### Try it:
Filter the entries below, keeping only lines with the word "labels".

(Stored data entries)
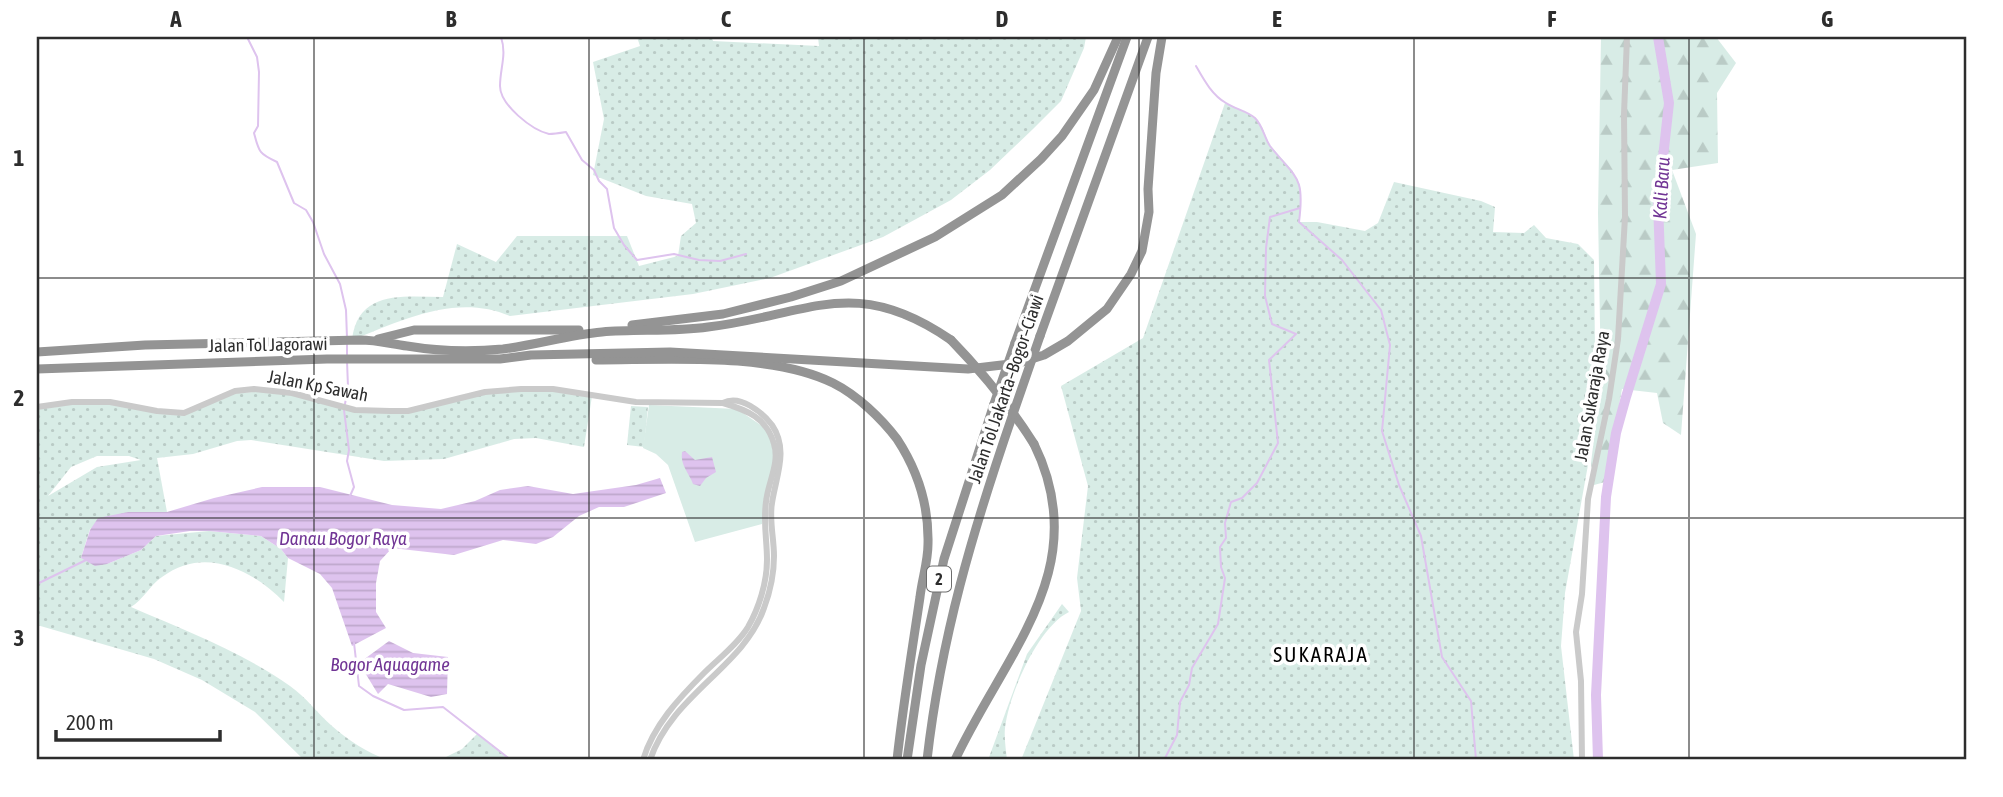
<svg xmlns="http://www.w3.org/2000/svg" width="2003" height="797" font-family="'Asap Condensed',sans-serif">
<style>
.grass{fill:url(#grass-dots);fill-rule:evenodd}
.forest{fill:url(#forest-firs)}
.pitch{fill:#d8ece6}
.water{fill:url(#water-rules)}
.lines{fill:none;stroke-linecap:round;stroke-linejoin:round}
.stream{stroke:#dec3ee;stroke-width:2}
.river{stroke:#dec3ee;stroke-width:10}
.minor{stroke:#cacaca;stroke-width:6}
.highway{stroke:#949494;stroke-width:9}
.highway-bridge{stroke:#949494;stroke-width:9}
.grid{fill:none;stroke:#2d2d2d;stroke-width:2;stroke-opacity:0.55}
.labels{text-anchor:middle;stroke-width:7;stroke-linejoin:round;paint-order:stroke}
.shield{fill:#fff;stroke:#6c6c6c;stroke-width:2}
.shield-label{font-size:16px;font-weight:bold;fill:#2d2d2d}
.street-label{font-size:18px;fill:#2d2d2d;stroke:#fff}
.water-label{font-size:19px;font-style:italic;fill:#713595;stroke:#fff}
.quarter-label{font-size:21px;letter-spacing:2px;fill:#000;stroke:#fff}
.neatline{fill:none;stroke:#2d2d2d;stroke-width:2.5}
.grid-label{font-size:23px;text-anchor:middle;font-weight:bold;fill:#2d2d2d}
</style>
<defs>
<pattern id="grass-dots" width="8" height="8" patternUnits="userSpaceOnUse" patternTransform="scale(1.75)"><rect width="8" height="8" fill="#d8ece6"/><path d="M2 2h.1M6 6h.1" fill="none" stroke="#bacbc6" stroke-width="1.8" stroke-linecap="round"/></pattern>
<pattern id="forest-firs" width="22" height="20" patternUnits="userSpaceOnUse" patternTransform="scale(1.75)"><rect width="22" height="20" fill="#d8ece6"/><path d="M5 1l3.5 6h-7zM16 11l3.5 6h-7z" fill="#bacbc6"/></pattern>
<pattern id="water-rules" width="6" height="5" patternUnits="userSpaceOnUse" patternTransform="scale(1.75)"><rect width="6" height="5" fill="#dec3ee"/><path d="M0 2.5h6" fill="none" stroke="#bfa8cc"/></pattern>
</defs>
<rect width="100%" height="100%" fill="#fff"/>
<g class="grass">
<path d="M637,37H712L713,41L819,46L818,37H1086L1084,48L1061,101L1033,129L990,170L951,200L883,237L770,278L693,294L510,316C457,293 402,320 352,340C358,289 404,297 443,297L457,244L496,262L517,236H627L639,266L678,256L681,236L696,223L692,204L646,196L593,175L604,119L593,62L640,46Z"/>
<path d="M1225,103L1253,116L1262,127L1269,144L1292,170L1300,185V222H1317L1365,231L1378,223L1394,182L1481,201L1495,207L1493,232L1524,233L1534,225L1546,238L1578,244L1594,260L1595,353L1587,391L1593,437L1565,593L1561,646L1574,760H1021L1081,611L1077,578L1088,486L1061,386L1143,338Z"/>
<path d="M553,389L592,396L584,447L536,438L514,439L444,459L384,461L251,440L237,441L193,454L157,458L167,512H128L90,529L81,558L107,564L141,550L156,536L209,531L261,536L281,549L288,558L284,602C252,570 205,545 162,577C150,585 143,600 131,607C184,630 242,652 290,686C306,697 318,714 332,726C349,741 367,752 387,760H304L255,712L202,680L154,659L37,625V407L112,402L184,413L226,394L277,390L353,409L408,411L485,392ZM97,456H129L141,460L97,467L48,496L71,467Z"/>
<path d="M631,406L648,407L644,447L627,445Z"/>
<path d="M1062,604L1069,612C1038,627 1009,694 1005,728C1004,738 1006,750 1007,760H988L1027,654Z"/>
<path d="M477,734L508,758L506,760H440L462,749Z"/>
</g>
<path class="forest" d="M1601,37H1716L1736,63L1717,93L1718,163L1672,170L1696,234L1681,435L1663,423L1657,393L1622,389L1605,482L1594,485L1591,463L1601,380L1598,213Z"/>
<path class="pitch" d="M649,405L737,409L765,428L771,440L775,463L762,524L695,542L668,465L656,454L643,448Z"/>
<g class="water">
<path d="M685,451L695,460L712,457L716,472L706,478L700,486L693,484C689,473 680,465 682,452Z"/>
<path d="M660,478L666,493L624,507H599L579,516L553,537L536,544L503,540L454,555L392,548L380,561L376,583V612L386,628L352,646L332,588L320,574L288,558L281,549L261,536L209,531H190L156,536L141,550L107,564L95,566L81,558L90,530L98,518L128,512H167L214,498L262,487H320L392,505L441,509L475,501L500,490L528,486L573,494L636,485Z"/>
<path d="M389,641L413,653L448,657L447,694L431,697L388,684L378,694L359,663Z"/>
</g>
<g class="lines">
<g class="stream">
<path d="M247,37L257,57L259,72L258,126L254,133C259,152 259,154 277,162L294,203L306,210L313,222L324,254L340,284L346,310L347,338"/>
<path d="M501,37C507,55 500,68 500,86C500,105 532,130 549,134C554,134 560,133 566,132L582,160L594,170L599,181L607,189L614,228L624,245L637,260L674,254L699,260L720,261L746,254"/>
<path d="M1196,66C1204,80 1212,95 1226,103C1235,109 1247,111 1255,118C1263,126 1264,137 1270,146C1296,179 1305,175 1299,222L1342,260L1381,310L1390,345L1382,431L1399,485L1421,536L1442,657L1471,701L1476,760"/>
<path d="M347,344V356"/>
<path d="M345,404L348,387L347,361"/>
<path d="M344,410L349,450L347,461L354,487L350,496"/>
<path d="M37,584L86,560"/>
<path d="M354,643L359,686L373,696L404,710L443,707L511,760"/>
<path d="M1164,760L1177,735L1180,702L1189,685L1192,668L1218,624L1225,578L1221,567L1220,547L1226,538L1225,523L1231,502L1242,498L1257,483L1278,443L1269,360L1296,334L1272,324L1265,296L1266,248L1270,217L1300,208"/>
</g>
<path class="river" d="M1598,760L1596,695L1606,497L1616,433L1626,397L1661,284L1658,203L1669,103L1658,37"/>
<g class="minor">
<path d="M37,407L72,402H110L157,411L184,413L235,391L254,389L292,393L355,410L390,411H408L485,392L521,389H553L636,402L723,403C740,394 762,412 772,425C789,450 776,476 772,503C769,520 774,538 774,556C774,573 770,592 764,608C744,667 672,694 650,760"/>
<path d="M643,760C653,726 679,698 704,673C719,658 737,645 748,627C759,608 767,582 767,560C767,540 763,522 766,502C768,482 780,463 774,444C767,418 747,410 723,403"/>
<path d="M1582,760L1581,681L1576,632L1582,594L1588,499L1609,399L1618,339L1625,217L1624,114L1627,37"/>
</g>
<g class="highway">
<path d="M632,325L723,314L791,297L841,281L935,237L1002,195L1041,159L1062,136L1094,90L1118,37"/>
<path d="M1040,336L1148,37"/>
<path d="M378,339L414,330H579"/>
<path d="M1015,343L1127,37"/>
<path d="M37,352L145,345L360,340C377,340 391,344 407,346C437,351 472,352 503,349C536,345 568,335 602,332C637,329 673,332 708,327C809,315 854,273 951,340"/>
<path d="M596,360C666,360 770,352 833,383C857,395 881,418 897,439C918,471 929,506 928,544C928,562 922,579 920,597C912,651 903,705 897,760"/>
<path d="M37,369L327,359H500L531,355L670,352L968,369L1019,363L1044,355L1068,341L1107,309L1131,274L1142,251L1149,212L1148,189L1156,73L1162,37"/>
<path d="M907,760L921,665L944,559L994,404"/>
<path d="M927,760C941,637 973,530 1013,414"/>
<path d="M955,760C1005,653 1095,568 1034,444"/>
</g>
<g class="highway-bridge">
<path d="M951,340C983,373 1010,406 1034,444"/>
<path d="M994,404L1015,343"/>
<path d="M1013,414L1040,336"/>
</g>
</g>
<path class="grid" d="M314,37V760M589,37V760M864,37V760M1139,37V760M1414,37V760M1689,37V760M37,278H1966M37,518H1966"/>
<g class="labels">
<rect class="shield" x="927" y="566.5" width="24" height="25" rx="5"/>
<g class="shield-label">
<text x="939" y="585">2</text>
</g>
<g class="street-label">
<text transform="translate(268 345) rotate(-1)" y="6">Jalan Tol Jagorawi</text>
<text transform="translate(318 386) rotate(11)" y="6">Jalan Kp Sawah</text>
<text transform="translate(1006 389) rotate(-71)" y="6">Jalan Tol Jakarta–Bogor–Ciawi</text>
<text transform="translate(1592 396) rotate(-80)" y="6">Jalan Sukaraja Raya</text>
</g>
<g class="water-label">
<text transform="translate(1661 188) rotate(-87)" y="7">Kali Baru</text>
<text x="343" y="545">Danau Bogor Raya</text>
<text x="390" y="671">Bogor Aquagame</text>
</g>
<g class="quarter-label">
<text x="1321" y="662">SUKARAJA</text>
</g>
</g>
<rect width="2003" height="797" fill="none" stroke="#ffffff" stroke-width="77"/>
<path d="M56 730v10h164v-10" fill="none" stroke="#2d2d2d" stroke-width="3.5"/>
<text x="66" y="730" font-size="21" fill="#2d2d2d" stroke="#ffffff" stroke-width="5" paint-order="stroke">200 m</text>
<rect x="38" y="38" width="1927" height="720" class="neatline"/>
<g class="grid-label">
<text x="176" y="27">A</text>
<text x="451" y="27">B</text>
<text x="726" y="27">C</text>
<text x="1002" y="27">D</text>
<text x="1277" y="27">E</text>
<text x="1552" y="27">F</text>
<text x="1827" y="27">G</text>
<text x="19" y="166">1</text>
<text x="19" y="406">2</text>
<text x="19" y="646">3</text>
</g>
</svg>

### Task output:
.labels{text-anchor:middle;stroke-width:7;stroke-linejoin:round;paint-order:stroke}
<g class="labels">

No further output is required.